Tom K. answered • 10/19/20
Knowledgeable and Friendly Math and Statistics Tutor
The issue on problems like this is what is the easiest way to calculate the answers? We are helped in this problem by having the same number of each color.
1) P(only 1 color) = 3 P(only green) = 3 C(6,5)/C(18,5) (number of ways to choose 5 from green/number of ways to choose 5 from all colors)
3 C(6,5)/C(18,5) = 3 * 6/8568 = 1/476
2) P(having exactly 2 colors) = C(3,2)P(having green and blue)
P(having green and blue) = P(having green or blue) - P(having only green) - P(having only blue) = P(having green or blue) - 2 P(having only green) = (C(12,5) - 2 C(6,5))/C(18,5) = (792 - 2 * 6)/8568 = 780/7568 = 65/714
C(3,2)P(having green and blue) = 3* 65/714 = 65/238
Note that we can also multiply in the original numerator and have (3 C(12,5) - 6 C(6,5))/C(18,5)

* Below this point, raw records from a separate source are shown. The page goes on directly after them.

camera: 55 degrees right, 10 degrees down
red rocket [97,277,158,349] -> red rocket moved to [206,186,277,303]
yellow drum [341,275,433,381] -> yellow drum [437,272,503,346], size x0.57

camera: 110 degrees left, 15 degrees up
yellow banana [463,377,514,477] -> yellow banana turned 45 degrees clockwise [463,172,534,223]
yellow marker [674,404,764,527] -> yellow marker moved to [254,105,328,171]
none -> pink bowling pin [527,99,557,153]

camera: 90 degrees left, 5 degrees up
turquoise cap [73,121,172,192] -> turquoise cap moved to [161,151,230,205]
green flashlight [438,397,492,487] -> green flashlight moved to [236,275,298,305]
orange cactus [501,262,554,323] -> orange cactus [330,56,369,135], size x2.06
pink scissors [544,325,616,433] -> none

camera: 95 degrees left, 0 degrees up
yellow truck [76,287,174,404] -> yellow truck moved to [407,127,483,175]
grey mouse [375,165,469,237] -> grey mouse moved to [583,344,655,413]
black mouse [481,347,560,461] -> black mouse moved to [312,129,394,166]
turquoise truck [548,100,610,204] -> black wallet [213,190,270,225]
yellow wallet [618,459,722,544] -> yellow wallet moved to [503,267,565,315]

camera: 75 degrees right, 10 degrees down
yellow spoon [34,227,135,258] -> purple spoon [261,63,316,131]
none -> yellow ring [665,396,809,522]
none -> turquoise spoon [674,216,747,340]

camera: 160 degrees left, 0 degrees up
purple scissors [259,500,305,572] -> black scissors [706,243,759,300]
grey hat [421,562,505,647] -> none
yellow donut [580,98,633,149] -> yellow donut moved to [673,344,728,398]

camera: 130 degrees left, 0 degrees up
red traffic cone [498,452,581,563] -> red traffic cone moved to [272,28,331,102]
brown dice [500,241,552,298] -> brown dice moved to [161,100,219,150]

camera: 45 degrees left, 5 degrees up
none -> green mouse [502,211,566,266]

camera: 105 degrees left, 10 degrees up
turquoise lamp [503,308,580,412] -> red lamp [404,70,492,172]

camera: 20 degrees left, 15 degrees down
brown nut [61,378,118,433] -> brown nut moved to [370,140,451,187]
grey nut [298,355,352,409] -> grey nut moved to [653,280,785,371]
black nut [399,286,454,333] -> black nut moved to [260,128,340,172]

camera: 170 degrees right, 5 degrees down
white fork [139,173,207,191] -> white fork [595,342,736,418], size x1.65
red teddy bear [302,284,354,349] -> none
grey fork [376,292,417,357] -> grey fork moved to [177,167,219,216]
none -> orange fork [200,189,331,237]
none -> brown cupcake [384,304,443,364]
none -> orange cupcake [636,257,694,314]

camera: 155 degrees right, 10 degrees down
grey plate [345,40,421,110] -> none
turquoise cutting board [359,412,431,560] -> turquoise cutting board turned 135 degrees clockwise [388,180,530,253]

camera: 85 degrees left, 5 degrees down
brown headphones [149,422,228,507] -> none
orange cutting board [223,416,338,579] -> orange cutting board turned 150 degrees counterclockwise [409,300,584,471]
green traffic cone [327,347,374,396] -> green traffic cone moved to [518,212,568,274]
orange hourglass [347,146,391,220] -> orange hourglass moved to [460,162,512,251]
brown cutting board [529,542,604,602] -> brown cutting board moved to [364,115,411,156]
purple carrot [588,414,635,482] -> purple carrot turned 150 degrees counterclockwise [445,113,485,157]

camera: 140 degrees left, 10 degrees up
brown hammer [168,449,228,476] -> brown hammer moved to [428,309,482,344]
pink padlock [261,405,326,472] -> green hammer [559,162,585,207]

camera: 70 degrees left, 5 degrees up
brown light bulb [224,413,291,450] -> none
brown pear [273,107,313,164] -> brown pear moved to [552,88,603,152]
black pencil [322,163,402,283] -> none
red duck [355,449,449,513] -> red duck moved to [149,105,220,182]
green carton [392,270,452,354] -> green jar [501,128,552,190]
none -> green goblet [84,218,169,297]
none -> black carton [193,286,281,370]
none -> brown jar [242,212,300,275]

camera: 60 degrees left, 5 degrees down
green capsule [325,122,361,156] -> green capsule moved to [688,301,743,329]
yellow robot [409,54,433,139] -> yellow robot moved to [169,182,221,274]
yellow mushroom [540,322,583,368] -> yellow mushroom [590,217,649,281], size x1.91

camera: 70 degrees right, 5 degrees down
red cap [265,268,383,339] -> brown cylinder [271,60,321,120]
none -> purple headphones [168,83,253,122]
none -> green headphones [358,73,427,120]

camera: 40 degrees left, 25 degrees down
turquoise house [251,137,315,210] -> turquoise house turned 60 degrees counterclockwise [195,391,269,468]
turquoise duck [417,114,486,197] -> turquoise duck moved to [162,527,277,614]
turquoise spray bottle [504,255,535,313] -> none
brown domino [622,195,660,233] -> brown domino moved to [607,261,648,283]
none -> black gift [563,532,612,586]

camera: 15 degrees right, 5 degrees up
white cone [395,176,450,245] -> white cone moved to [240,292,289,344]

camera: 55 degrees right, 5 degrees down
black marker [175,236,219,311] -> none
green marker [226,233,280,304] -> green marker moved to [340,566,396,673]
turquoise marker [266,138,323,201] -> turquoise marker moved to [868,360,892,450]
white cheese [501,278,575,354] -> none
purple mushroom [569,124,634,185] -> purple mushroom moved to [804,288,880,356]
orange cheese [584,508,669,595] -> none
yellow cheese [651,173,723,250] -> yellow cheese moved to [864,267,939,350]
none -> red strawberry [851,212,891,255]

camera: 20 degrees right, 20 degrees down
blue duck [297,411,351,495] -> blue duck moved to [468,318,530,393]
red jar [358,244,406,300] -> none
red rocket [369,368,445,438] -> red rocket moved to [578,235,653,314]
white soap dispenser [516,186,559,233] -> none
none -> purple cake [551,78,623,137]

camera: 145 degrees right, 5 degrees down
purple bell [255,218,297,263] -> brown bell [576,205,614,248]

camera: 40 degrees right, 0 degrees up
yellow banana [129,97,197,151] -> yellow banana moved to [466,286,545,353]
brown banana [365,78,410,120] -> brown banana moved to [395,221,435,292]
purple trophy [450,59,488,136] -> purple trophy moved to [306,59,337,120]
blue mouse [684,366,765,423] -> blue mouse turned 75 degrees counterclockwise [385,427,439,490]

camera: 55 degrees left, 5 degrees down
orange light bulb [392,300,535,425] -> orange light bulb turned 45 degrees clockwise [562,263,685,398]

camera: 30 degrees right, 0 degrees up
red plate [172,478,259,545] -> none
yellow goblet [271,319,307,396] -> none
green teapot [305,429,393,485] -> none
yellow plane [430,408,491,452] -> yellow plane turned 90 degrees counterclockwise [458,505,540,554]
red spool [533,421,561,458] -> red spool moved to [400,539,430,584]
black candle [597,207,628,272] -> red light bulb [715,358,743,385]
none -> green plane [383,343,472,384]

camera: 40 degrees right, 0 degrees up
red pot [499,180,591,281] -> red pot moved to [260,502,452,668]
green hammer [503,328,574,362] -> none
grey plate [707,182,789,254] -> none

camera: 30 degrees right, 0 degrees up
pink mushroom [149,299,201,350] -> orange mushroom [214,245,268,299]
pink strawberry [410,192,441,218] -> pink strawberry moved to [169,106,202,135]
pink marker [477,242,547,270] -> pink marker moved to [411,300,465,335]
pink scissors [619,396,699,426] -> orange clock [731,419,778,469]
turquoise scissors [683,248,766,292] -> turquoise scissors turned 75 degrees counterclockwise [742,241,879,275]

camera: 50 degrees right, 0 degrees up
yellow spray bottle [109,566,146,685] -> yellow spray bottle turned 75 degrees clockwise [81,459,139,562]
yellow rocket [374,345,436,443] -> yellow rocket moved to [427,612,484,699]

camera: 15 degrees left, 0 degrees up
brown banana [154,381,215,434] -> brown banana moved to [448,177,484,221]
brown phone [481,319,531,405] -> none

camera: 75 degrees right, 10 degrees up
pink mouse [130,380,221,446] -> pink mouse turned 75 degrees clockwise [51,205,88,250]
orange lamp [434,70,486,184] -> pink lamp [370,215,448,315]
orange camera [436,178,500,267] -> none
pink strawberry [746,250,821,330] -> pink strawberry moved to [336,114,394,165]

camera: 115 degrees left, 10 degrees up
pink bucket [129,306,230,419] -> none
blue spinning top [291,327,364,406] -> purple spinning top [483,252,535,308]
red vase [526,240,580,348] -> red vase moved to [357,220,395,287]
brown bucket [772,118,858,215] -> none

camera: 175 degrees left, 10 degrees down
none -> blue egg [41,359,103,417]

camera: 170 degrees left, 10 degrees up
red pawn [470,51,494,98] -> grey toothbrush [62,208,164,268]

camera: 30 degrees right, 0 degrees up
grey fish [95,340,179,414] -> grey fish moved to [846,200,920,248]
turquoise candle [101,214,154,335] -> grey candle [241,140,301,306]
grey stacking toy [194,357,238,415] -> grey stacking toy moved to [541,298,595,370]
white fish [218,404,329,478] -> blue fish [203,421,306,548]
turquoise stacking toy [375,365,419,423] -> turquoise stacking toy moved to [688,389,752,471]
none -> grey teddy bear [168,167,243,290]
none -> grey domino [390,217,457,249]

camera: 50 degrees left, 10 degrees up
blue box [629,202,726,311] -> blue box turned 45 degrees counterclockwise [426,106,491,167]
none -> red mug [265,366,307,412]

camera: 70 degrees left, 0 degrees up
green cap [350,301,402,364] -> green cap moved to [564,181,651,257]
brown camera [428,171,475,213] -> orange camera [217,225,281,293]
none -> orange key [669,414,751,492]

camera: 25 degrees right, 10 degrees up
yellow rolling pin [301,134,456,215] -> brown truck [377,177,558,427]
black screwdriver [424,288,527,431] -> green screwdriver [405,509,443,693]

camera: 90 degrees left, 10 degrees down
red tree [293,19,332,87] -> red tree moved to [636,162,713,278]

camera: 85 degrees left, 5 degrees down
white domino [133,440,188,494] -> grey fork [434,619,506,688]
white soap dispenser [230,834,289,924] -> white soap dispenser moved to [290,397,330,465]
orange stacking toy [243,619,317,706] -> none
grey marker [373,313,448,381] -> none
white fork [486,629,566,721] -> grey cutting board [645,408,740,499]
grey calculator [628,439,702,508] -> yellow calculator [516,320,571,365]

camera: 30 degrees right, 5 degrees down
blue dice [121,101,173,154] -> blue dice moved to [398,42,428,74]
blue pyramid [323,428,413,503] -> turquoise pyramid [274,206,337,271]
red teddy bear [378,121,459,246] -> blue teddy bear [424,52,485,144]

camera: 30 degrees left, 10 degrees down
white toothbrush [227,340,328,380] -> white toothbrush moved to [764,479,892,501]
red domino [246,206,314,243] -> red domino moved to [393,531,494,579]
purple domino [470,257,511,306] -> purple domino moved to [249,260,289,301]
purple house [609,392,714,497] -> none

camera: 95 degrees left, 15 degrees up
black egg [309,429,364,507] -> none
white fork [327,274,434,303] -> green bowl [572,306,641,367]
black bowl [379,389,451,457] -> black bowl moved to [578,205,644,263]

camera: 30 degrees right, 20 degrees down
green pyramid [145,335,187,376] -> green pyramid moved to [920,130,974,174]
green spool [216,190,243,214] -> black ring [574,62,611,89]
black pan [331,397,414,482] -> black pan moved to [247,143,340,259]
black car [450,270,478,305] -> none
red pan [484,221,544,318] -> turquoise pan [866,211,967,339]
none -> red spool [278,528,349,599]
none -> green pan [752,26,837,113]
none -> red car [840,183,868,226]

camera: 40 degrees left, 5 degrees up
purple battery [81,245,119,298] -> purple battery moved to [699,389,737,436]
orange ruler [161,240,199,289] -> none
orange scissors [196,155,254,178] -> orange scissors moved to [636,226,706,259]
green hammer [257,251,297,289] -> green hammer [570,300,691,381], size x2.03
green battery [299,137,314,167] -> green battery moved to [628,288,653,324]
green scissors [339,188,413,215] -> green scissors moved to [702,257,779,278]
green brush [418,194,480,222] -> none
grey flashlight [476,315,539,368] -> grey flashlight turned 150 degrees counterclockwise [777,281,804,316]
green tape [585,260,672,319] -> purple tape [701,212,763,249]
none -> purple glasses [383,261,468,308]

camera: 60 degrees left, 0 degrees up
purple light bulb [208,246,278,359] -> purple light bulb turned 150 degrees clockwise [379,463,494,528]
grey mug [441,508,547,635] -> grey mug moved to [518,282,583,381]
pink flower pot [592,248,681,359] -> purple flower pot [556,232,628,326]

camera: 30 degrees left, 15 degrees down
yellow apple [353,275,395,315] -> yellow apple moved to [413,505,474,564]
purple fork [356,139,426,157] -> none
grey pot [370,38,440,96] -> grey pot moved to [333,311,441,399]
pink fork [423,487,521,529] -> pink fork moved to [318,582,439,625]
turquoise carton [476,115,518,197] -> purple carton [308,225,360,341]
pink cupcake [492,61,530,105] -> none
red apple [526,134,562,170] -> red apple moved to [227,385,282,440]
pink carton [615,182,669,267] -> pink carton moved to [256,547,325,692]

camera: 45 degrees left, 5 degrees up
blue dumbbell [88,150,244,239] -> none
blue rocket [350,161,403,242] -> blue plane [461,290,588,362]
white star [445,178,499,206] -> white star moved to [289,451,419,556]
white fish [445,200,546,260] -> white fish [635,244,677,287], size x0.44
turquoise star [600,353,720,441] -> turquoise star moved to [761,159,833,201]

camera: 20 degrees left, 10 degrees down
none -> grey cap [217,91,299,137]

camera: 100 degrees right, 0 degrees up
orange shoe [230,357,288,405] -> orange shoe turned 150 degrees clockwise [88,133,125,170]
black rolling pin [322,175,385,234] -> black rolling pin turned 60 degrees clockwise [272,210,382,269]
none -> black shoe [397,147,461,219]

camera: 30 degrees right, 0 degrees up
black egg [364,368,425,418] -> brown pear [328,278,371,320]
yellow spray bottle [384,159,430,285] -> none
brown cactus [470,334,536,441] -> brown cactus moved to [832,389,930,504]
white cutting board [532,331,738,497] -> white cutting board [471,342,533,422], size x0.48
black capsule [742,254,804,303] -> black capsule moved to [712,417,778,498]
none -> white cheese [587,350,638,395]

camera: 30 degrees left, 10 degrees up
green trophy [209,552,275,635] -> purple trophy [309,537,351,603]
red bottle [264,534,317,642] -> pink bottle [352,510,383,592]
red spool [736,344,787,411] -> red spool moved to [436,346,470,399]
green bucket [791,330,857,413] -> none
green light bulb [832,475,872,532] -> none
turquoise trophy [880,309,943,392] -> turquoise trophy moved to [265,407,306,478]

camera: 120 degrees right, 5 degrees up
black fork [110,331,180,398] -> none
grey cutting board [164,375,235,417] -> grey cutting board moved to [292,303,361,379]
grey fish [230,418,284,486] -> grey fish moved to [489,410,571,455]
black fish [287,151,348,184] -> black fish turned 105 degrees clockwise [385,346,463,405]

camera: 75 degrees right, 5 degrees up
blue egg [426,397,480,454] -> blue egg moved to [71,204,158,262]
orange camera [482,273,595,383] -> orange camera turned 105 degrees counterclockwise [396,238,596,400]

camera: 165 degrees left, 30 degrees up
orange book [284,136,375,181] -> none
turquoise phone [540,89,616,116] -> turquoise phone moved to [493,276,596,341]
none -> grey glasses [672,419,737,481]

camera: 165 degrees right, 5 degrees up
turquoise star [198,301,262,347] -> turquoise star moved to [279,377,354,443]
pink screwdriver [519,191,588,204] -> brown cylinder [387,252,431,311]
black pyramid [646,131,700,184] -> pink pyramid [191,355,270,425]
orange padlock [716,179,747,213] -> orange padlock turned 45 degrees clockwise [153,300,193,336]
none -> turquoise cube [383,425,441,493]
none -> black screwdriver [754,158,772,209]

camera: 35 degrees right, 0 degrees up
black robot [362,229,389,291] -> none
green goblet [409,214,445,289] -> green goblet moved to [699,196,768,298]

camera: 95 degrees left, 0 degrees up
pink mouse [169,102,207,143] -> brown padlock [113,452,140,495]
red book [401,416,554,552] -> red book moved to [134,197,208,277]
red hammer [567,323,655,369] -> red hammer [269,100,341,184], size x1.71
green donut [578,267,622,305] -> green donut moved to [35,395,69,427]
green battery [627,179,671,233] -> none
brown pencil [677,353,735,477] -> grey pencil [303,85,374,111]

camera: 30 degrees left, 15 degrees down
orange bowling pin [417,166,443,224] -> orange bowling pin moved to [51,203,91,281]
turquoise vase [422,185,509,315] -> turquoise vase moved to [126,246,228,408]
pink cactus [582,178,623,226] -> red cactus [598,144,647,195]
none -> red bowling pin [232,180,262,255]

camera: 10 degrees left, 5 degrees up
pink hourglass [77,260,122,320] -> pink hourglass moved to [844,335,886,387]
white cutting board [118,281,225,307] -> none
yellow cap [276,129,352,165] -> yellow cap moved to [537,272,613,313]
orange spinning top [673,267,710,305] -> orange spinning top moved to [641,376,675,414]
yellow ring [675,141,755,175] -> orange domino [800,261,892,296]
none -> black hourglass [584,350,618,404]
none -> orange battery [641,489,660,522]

3) We now shift to 6 marbles.
We can resolve 1 and 2, substituting 6 for 5, and subtract from 1.
Then, 1 - (3 C(6,6) + 3 C(12,6) - 6 C(6,6))/C(18,6) = 1 - (3 C(12,6) - 3 C(6,6))/C(18,6) =
1 - (2772 - 3)/18564 = 1 - 71/476 = 405/476
Just for grins, I thought it would be fun to find the numerator also by adding.
To have 6, with at least one of each, means that you can have 1, 1, 4 (3 ways); 1, 2, 3 (6 ways); or 2, 2, 2 (1 way);
Then, 3 C(6,1)C(6,1)C(6,4) + 6 C(6,1)C(6,2)C(6,3) + C(6,2)C(6,2)C(6,2) =
3 * 6^2 * 15 + 6 * 6 * 15 * 20 + 15^3 = 15795
15795/18564 = 405/476; answer is same!